Le préambule : Dès le préambule, il est proclamé que : « Le Royaume du Maroc s’engage à bannir et combattre toute discrimination à l’encontre de quiconque en raison de sexe ». Il très remarquable que dans cet alinéa relatif à l’élimination des discriminations, celle qui est relative au sexe est mentionnée en premier, avant celle relative à la couleur, aux croyances, à la langue ou au handicap.
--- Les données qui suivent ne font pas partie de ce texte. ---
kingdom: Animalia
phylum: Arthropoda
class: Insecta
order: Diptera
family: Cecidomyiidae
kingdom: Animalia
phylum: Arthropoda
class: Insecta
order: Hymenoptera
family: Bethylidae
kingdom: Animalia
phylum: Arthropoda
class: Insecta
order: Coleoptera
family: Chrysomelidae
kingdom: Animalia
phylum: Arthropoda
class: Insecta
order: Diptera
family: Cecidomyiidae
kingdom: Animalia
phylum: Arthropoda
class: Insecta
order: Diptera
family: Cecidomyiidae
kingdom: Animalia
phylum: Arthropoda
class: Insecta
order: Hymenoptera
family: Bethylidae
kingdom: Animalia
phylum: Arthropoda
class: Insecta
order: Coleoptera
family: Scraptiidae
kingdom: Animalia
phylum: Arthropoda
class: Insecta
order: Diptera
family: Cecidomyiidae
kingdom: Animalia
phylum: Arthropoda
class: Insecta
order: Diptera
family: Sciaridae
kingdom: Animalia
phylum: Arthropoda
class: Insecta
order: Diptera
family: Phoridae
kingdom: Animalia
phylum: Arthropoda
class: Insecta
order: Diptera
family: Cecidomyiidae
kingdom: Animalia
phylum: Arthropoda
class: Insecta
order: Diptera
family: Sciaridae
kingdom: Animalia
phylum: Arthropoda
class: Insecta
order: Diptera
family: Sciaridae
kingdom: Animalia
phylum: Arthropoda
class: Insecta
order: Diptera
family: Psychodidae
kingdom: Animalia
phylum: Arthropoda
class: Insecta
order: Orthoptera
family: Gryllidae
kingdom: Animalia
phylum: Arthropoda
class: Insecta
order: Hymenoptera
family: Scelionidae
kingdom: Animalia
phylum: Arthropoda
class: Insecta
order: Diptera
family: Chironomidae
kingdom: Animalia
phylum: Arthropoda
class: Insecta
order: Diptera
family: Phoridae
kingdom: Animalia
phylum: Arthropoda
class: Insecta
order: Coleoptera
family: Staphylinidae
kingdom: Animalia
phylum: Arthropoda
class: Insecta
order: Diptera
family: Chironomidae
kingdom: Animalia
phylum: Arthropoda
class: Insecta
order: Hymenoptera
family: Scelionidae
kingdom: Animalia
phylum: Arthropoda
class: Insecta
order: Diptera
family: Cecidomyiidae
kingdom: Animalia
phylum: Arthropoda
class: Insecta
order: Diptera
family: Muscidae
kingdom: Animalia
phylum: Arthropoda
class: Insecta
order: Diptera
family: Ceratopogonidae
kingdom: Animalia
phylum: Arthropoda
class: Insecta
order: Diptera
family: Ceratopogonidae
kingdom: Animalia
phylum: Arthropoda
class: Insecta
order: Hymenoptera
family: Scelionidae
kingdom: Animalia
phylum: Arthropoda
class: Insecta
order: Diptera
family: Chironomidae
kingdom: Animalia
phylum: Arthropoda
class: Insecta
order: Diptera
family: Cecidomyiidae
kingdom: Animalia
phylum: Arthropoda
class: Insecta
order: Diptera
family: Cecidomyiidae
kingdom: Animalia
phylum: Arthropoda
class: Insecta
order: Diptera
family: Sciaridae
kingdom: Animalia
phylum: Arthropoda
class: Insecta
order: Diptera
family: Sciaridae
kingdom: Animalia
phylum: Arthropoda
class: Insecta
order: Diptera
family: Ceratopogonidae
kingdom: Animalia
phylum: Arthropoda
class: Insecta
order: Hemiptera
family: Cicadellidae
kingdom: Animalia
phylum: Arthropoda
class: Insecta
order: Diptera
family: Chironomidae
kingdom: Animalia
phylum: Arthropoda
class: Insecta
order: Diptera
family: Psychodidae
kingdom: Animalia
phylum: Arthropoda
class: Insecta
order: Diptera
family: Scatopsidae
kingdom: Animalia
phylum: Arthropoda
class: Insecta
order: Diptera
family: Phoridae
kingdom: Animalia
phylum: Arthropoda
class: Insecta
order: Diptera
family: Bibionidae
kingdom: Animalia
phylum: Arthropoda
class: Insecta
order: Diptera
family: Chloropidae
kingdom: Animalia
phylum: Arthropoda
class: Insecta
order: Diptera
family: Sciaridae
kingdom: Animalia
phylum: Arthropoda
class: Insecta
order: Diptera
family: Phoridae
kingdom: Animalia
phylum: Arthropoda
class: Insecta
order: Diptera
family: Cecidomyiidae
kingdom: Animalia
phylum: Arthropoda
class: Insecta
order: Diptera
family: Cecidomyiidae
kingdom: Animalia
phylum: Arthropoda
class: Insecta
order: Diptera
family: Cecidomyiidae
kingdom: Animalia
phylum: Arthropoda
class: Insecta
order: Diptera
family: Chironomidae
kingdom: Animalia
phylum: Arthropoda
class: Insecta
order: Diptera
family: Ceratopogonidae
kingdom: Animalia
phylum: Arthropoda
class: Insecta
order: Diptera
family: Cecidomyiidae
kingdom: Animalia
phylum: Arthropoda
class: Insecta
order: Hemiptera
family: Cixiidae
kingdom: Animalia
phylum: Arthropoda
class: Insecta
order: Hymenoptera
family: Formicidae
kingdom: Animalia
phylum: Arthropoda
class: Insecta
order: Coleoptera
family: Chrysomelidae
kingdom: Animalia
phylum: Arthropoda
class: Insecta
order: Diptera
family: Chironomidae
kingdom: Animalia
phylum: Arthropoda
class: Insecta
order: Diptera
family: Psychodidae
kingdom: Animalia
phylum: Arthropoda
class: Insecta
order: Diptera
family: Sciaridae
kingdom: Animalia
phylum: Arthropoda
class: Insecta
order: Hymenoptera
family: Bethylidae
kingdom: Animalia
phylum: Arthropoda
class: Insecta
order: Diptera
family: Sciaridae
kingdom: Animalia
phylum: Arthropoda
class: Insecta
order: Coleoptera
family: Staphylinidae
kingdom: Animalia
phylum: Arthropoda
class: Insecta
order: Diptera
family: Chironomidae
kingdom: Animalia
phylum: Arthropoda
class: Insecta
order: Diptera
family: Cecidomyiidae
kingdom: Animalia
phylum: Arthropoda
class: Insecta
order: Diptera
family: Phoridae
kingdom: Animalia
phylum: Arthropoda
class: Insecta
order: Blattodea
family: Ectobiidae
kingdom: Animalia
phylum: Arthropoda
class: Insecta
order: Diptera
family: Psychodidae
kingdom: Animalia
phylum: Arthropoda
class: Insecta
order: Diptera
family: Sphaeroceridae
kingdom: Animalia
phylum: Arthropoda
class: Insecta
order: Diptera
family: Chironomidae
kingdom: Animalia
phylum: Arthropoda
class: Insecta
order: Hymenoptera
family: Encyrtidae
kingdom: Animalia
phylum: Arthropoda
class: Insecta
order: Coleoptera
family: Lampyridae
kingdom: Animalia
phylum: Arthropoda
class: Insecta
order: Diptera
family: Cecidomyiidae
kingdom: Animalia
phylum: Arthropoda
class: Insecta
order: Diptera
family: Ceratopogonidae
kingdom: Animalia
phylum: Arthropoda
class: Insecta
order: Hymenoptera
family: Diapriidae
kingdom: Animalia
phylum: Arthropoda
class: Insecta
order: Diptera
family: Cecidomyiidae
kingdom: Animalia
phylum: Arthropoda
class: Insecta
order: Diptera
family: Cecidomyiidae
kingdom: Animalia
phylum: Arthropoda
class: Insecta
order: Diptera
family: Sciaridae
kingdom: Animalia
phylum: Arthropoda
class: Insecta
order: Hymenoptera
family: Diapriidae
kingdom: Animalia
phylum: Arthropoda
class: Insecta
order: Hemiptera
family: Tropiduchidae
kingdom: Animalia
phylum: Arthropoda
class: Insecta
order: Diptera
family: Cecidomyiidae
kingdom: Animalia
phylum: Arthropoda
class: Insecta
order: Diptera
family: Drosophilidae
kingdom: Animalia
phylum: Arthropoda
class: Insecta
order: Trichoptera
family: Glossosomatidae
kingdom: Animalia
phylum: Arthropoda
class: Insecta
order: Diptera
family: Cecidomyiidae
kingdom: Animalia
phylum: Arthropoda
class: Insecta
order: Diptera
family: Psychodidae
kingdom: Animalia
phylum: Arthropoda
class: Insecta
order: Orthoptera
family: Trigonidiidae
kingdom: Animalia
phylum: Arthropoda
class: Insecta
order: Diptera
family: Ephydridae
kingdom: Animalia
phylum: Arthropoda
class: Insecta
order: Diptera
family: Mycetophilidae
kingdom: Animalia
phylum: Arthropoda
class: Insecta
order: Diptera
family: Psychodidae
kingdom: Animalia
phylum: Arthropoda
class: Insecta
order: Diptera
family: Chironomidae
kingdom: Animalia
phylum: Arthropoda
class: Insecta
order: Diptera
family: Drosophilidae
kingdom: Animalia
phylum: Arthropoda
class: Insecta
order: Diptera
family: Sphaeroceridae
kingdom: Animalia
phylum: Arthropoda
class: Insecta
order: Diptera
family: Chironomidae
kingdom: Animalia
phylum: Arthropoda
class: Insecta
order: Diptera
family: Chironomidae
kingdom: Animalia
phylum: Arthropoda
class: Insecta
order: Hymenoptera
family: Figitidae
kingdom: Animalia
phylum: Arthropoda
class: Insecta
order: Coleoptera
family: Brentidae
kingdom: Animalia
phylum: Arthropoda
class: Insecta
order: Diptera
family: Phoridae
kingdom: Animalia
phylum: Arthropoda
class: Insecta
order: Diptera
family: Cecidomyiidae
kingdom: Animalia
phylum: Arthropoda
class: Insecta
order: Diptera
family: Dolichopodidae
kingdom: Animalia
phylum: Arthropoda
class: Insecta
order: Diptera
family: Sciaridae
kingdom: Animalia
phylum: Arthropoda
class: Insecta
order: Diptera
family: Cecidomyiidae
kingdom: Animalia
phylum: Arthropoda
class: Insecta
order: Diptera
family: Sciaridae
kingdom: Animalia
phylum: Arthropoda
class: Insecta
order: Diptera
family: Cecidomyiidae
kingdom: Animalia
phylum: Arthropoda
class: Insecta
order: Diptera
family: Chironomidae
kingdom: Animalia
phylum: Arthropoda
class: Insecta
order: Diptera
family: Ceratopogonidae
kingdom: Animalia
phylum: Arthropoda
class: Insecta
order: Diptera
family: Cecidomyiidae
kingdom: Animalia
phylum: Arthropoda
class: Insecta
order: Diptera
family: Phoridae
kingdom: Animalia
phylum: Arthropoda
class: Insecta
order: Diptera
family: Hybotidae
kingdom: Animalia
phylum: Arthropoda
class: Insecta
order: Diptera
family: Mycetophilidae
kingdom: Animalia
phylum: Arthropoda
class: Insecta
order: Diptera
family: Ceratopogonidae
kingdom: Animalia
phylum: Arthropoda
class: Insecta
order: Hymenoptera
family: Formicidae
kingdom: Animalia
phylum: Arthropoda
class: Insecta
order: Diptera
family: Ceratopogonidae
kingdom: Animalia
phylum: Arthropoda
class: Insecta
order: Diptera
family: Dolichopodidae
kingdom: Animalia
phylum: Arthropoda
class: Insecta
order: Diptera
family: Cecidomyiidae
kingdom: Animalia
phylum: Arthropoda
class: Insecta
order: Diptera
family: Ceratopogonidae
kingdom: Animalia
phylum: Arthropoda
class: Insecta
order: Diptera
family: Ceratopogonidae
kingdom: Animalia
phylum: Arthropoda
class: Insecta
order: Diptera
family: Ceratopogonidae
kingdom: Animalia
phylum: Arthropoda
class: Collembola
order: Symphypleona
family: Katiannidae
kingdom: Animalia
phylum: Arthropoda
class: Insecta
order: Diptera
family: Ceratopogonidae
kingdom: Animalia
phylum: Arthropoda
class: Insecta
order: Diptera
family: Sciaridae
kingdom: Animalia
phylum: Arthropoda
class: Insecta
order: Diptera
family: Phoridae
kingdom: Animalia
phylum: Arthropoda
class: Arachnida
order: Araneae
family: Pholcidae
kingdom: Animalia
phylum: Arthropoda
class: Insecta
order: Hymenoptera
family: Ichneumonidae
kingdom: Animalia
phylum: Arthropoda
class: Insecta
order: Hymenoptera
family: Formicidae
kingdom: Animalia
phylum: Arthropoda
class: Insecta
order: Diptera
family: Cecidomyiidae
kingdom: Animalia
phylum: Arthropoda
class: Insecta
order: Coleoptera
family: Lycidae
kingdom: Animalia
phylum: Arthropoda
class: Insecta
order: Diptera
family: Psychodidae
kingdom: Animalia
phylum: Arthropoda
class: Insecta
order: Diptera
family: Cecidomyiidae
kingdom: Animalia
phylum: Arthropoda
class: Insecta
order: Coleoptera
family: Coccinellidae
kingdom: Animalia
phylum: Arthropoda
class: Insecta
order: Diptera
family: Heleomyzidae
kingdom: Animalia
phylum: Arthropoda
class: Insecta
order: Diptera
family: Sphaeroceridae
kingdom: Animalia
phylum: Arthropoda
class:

Ce préambule fait explicitement partie du bloc de constitutionnalité, il fait partie intégrante de la présente Constitution.

L’article 6 Cet article spécifie dans son deuxième alinéa l’étendue des droits : « les pouvoirs publics œuvrent à la création des conditions permettant de généraliser l’effectivité de la liberté et de l’égalité des citoyennes et des citoyens, ainsi que leur participation à la vie politique, économique, culturelles et sociale ». La constitution de 1996 se contentait, dans son article 5 de « tous les Marocains sont égaux devant la loi » et dans son article 8 « l’homme et la femme jouissent de droits politiques égaux ». Par contre pour le texte actuel, le droit, il ne s’agit pas seulement des droits politiques, mais aussi économiques, culturels et sociaux, comme il sera réitéré à l’article 19.

Article 19 : Cet article stipule que : « L’homme et la femme jouissent , à égalité des droits et libertés à caractères civil, politique , économique , social , culturel et environnemental, énoncés dans le présent Titre et dedans les autres dispositions de la Constitution , ainsi que dans les conventions et pactes internationaux dûment ratifiés par le Maroc et ce , dans le respect des dispositions de la Constitution , des constantes du Royaume et de ses lois  L’Etat œuvre à la réalisation de la parité entre les hommes et les femmes  Il est créé, à cet effet, une autorité pour la parité et la lutte contre toutes les formes de discriminations ». Cet article est le premier du titre II intitulé « libertés et droits fondamentaux » ; Il est devenu une référence en matière de d’approche genre dans les politiques publiques; Le premier alinéa de cet article, énumérant les droits dont « l’homme et la femme jouissent à égalité », cite ceux qui ont un caractère économique.

Article 32 :En vertu de cet article le Conseil Consultatif de la Famille et de l’enfant est créé :« La famille fondée sur le lien légal du mariage est la cellule de base de la société .L’Etat œuvre à garantir, par la loi, la protection de la famille sur les plans juridique, social et économique, de manière à garantir son unité, sa stabilité et sa préservation, Il assure une égale protection juridique et une égale considération sociale et morale à tous les enfants, abstraction faite de leur situation familiale, L’enseignement fondamental est un droit de l’enfant et une obligation de la famille et Il est créé un conseil consultatif de la famille et de l’enfance ». La création de ce conseil s’inscrit dans le but d’assurer le suivi des conditions des familles nécessiteuses et favoriser la solidarité.

o Article 164 : Cet article stipule que « L’autorité chargé de la parité et de la lutte contre toutes formes de discriminations créée en vertu de l’article 19 de la présente Constitution veille notamment au respect des droits et libertés prévues audit article, sous réserve des attributions dévolues au conseil national des droits de l’Homme » .Cette institution veillera notamment au respect des droits et libertés prévus par l’article 19; Cette autorité devrait également assurer une fonction d’expertise et d’évaluation des politiques visant à favoriser l’égalité entre les femmes et les hommes dans les domaines politiques, économiques

En définitive , il faut noter que la nouvelle constitution a prévu la reconnaissance des normes universelles en matière des droits des femmes et leur primauté sur la législation nationale dans le respect des fondamentaux de la nation , comme il l’avait rappelé sa Majesté Le roi Mohamed VI dans son discours mémorable du 10 octobre 2003 annonçant le code de la famille , qu’il reste Amir Al Mouminine et qu’il ne peut en cette qualité autoriser ce qu’ ALLAH a prohibé , ni interdire ce que le très haut a autorisé .En guise de conclusion, il faut reconnaitre à la constitution 2011, une audace certaine dans l’évolution des droits des femmes. Mais ce sera sa mise en œuvre qui permettra de juger à quel point elle aura été novatrice et révolutionnaire en matière d’égalité et d’équité à l’accès aux droits.